Dear Friends,
Cooperating with the Holy Spirit. The key to the spiritual life, our saints and theologians teach us, is to
recognize and cooperate with the promptings of the Holy Spirit by developing a disposition or interior quality of our soul attentive to what is happening in us and around us. Whether we’re confronted with constantly competing demands in a busy schedule, or lethargic and bored with no apparent purpose in life, we DO have the ability, with God’s grace, to distinguish the promptings of the Holy Spirit from those of the flesh and of the word. Easier said than done. The problem is that because we have a wounded nature, we tend to be drawn in a disordered way toward created things (money, pleasure, fame, etc.), viewing them as an end in and of themselves rather than as a means that point to the end where true happiness is found: in God, our Creator. How is it that we have this ability to keep all these “promptings”—of the Holy Spirit, the world, and the flesh—in a properly ordered way? The answer lies in today’s 2nd reading (Rom 5:1-2, 5-8): “…because the love of God has been poured out into our hearts through the Holy Spirit who has been given to us.” The Holy Spirit plays a fundamental “synthesizing action” in the human soul—if we understand how this happens and take our part in bringing it about.
I will be sharing more about how the Holy Spirit works in this way through charity in my 2nd of three Lenten Bible & Catechism Talks: “Because the love of God has been poured into our hearts (Romans 5:5).

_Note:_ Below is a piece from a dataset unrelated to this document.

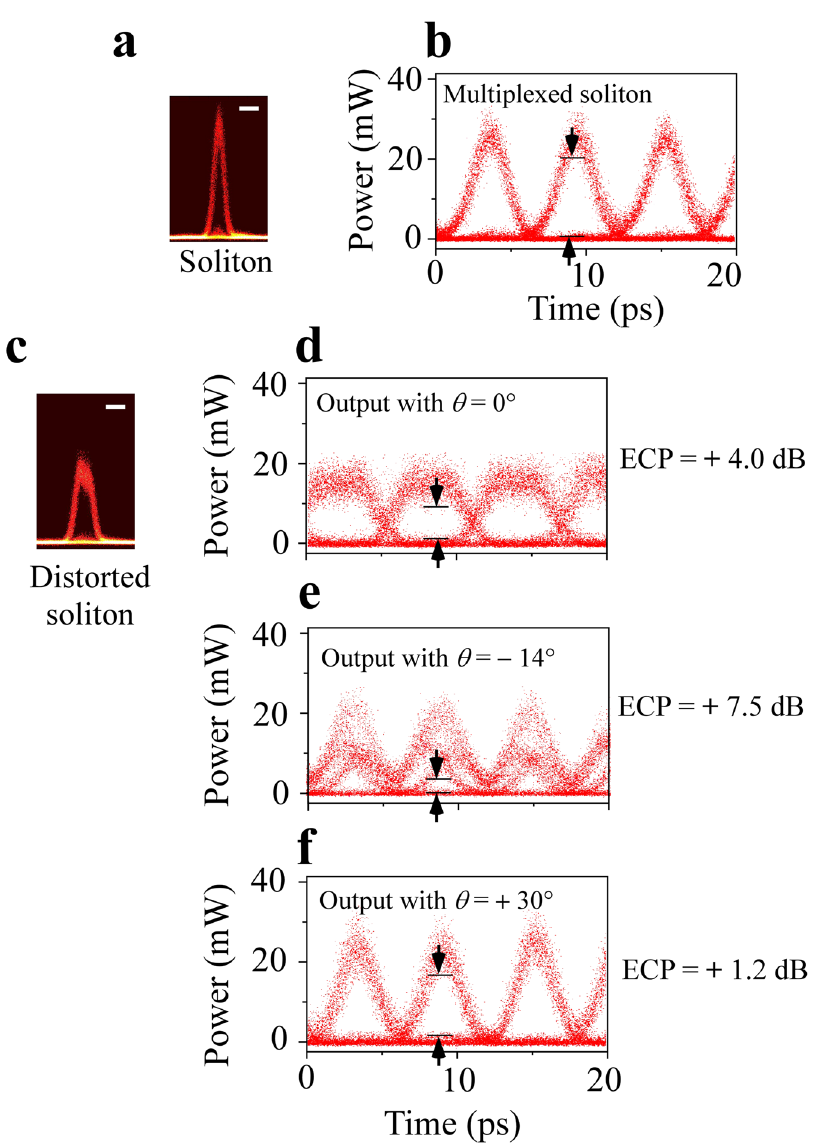
Figure 5. Rectification of a distorted soliton. Eye diagrams for a 160 Gbit/s telecommunication signal at a wavelength of 1550 nm, measured with the forked fibre detector and an optical sampling oscilloscope. (a) Picture of a TE polarized soliton entering the waveguide (scale bar, 5 × 10 − 12 s). (b) Multiplexed soliton. (c) Picture of a distorted soliton. ( d ), (e) , (f) Multiplexed signals corresponding to the distorted soliton at the output of the waveguide for different orientations of the finish line of the forked detector: (d) θ = 0°, (e) θ = − 14°, the eye closure penalty is increased, (f ) θ = + 30°, the eye closure penalty is almost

Distinguishing the promptings of the Holy Spirit from those of the flesh and the world” on Thursday, March 23, 7 PM at Our Lady of the Chesapeake in the church (and also live-streamed). While I will be drawing from some of the greatest theologians and saints of the Church—including Thomas Aquinas, Thomas a Kempis and his The Imitation of Christ (the most widely-read devotional book after the Bible), and Raniero Cantalamessa (Preacher of the Papal Household since 1980)—it will be FILLED with practical advice and aids (handouts) you can take home and immediately start using to bring greater depth to your Lenten pilgrimage.
The third and final Lenten Bible & Catechism talk will be at St. Jane’s on Thursday, March 30, 7 PM in the church (also live-streamed) on the topic: “I will open my graves and raise you …I will put my spirit within you (Ezekiel 37:12-14). The great paradox: How suffering demonstrates that God is all-powerful and all loving.”
To get the most out of these talks, bring your Bible and Catechism!